Is social media a fad or the biggest shift since the industrial revolution, asked BroadBased Communications President Jan Korb.

It’s the latter, she answered, speaking to the Association for Corporate Growth North Florida chapter on Friday.

Graeme Nichol, with Arcturus Advisors, also spoke to the group and made the “case for change” for businesses who hesitate to use social networking.

“The fast are going to beat the slow,” he said.

Korb and Nichol separately presented their portions of “Growth via Technology: Cloud Computing & Social Networking.”

Korb said companies use social networking to grow their businesses and find leads.

She shared a Socialnomics video from YouTube about social media. A few facts from it:

• More than 50 percent of the world’s population is under the age of 30.

• 96 percent of the “millennials,” the generation of 12- to 33-year-olds, joined social media networks.

• There are more than 200 million blogs.

• Gen X (34- to 45-year-olds) and Gen Y (millennials) consider e-mail passe, preferring social media.

The video is at www.YouTube.com, search for socialnomics09.
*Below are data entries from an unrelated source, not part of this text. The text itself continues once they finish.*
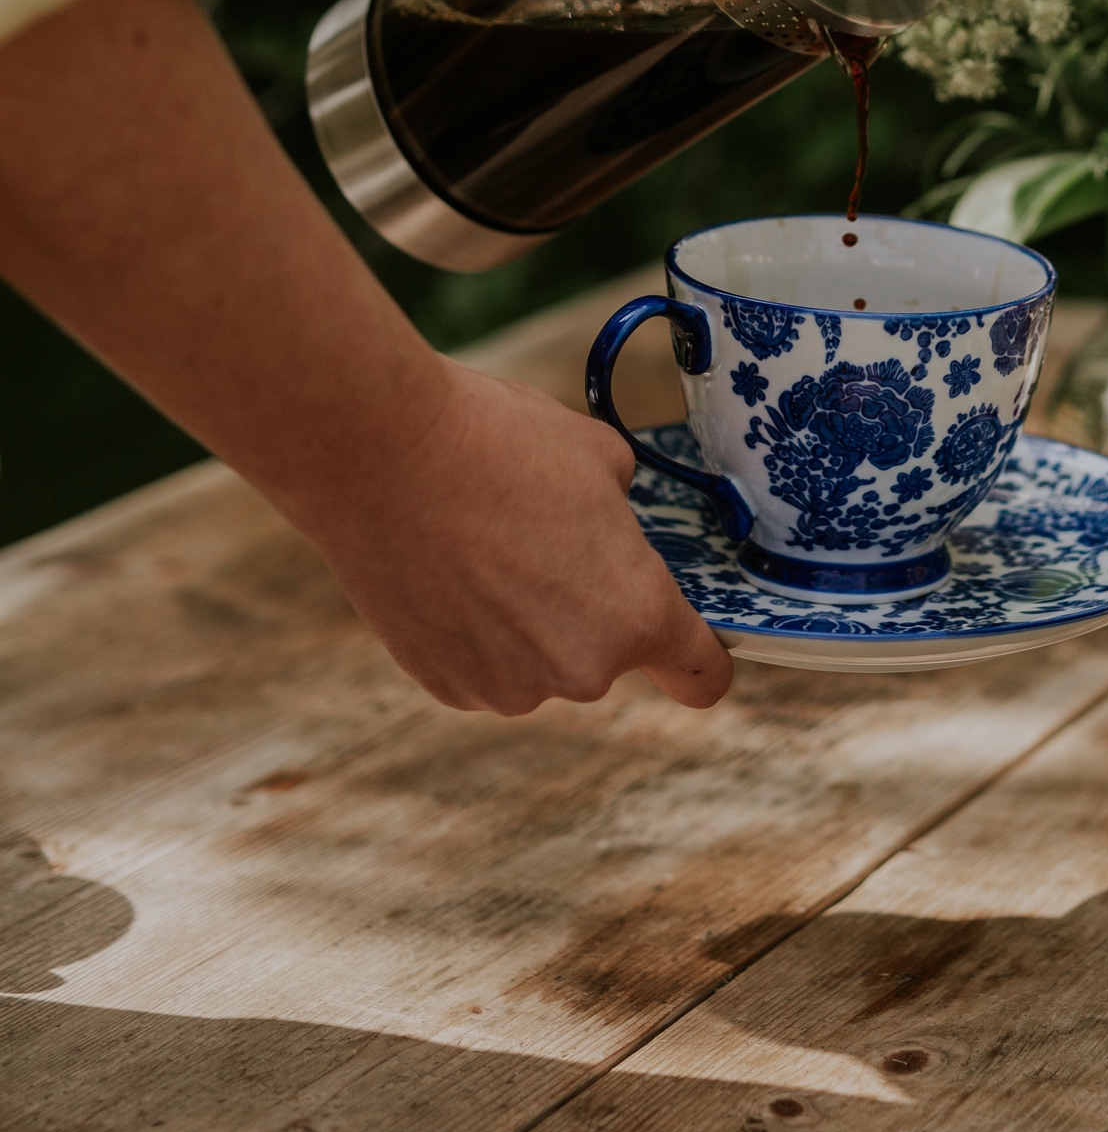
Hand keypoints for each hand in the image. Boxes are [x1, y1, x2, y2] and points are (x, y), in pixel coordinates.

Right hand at [302, 361, 733, 714]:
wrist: (380, 454)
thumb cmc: (502, 443)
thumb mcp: (603, 458)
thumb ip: (626, 514)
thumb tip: (611, 525)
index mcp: (638, 615)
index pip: (702, 675)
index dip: (704, 659)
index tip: (690, 639)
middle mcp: (580, 672)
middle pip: (613, 654)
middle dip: (595, 607)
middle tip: (552, 539)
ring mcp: (508, 687)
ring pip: (545, 660)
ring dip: (532, 621)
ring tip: (492, 545)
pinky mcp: (445, 686)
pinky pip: (487, 664)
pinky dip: (478, 630)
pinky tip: (452, 569)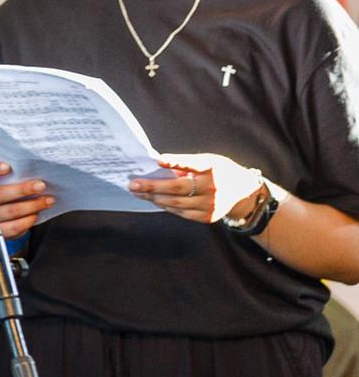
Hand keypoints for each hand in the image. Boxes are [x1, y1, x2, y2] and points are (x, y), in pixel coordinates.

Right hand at [0, 161, 53, 239]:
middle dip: (22, 190)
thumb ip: (11, 176)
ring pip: (9, 211)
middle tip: (40, 186)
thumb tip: (35, 170)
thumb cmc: (2, 193)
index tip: (7, 167)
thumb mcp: (1, 182)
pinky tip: (35, 215)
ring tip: (47, 201)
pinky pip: (12, 227)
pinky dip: (26, 221)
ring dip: (31, 206)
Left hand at [130, 153, 263, 224]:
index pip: (192, 164)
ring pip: (175, 203)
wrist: (244, 192)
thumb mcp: (210, 161)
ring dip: (154, 198)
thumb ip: (188, 163)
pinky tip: (154, 200)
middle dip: (152, 186)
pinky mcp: (207, 217)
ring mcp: (210, 204)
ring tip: (138, 193)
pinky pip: (181, 212)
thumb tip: (159, 165)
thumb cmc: (221, 171)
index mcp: (213, 168)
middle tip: (133, 184)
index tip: (158, 159)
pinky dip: (166, 206)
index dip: (175, 162)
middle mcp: (212, 188)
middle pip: (177, 188)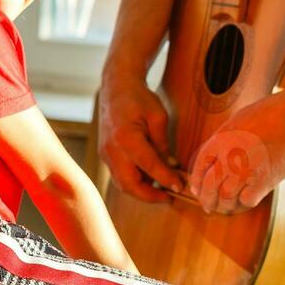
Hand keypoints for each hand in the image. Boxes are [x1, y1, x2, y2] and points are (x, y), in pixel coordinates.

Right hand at [98, 74, 184, 202]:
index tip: (180, 187)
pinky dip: (134, 182)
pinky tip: (150, 179)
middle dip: (150, 196)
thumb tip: (170, 168)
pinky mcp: (105, 155)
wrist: (116, 87)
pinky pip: (119, 175)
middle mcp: (112, 150)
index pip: (149, 166)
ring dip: (142, 191)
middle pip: (129, 184)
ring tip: (162, 190)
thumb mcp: (158, 117)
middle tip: (169, 197)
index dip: (166, 179)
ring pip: (122, 184)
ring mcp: (105, 154)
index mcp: (126, 138)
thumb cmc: (139, 98)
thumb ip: (163, 144)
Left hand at [189, 93, 284, 213]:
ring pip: (226, 198)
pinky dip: (245, 203)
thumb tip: (213, 158)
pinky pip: (247, 201)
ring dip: (225, 205)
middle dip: (207, 200)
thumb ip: (223, 139)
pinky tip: (247, 199)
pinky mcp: (263, 181)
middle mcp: (228, 157)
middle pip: (209, 187)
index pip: (199, 168)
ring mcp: (245, 171)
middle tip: (209, 206)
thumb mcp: (238, 121)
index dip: (197, 183)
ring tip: (227, 206)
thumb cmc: (271, 114)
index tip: (199, 191)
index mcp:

Korb said businesses can use social media to amass competitive intelligence, handle customer service, cultivate new business and drive traffic from its corporate website to its Facebook page to Twitter, keeping customers engaged.

To those reluctant to jump in headfirst, she suggested businesses at least sign up on social media sites to reserve a name and to populate the site with basic information. Then, she said, businesses can “lurk” and watch what happens and then fully participate.

Nichol talked about “cloud computing,” which is Internet-based computing. Common business applications are available online through a web service or web browser.

Nichol said cloud computing is less expensive, faster and easier to use.

Nichol said that a company’s CIO, or chief information officer, is the most important person on the job today.

“The customers are there, waiting for you. If you’re not there, they will go somewhere else,” said Nichol.

The International Council of Shopping Centers reported in its recent “Shopping Habits Report” that more than half of the adult consumers it recently surveyed use social media sites such as Facebook and Twitter.

The report, written by The Research Shop Inc., said that almost 80 percent of consumers ages 18 to 34 use social media sites, followed by 67 percent of those ages 35 to 44, about half of those ages 45 to 64 and 31 percent of those 65 and over.